--- Supplied information ---

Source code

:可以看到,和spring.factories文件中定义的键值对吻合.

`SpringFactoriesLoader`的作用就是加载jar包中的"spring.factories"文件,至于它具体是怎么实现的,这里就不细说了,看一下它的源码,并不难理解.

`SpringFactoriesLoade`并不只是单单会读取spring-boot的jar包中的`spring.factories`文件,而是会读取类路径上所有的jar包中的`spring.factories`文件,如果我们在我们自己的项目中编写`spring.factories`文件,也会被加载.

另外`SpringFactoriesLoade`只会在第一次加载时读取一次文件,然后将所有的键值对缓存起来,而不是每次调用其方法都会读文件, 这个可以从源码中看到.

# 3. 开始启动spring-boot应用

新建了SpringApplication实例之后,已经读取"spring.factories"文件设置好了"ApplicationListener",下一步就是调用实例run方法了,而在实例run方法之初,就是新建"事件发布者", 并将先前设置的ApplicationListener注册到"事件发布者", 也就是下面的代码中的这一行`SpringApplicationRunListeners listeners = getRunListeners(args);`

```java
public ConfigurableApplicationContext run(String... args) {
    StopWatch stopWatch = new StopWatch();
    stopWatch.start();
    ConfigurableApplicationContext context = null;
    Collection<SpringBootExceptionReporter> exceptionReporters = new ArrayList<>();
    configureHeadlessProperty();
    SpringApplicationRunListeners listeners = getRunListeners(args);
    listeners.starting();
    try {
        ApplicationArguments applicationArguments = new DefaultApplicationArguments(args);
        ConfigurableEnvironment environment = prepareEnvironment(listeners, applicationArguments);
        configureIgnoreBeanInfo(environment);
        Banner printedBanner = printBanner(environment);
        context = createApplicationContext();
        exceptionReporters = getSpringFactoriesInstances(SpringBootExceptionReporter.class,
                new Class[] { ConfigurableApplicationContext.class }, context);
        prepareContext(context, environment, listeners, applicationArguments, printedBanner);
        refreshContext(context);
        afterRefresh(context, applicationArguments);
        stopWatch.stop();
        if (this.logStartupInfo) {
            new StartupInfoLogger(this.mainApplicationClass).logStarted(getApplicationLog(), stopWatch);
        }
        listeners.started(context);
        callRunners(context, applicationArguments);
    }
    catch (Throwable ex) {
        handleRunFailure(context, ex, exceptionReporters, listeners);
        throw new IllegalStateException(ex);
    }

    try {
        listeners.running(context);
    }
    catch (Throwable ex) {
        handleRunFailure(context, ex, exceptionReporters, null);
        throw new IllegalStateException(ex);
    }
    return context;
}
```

---

_Problem description_
Going through the entries, return every line holding the word "stopWatch".

_Task solution_
    StopWatch stopWatch = new StopWatch();
    stopWatch.start();
        stopWatch.stop();
            new StartupInfoLogger(this.mainApplicationClass).logStarted(getApplicationLog(), stopWatch);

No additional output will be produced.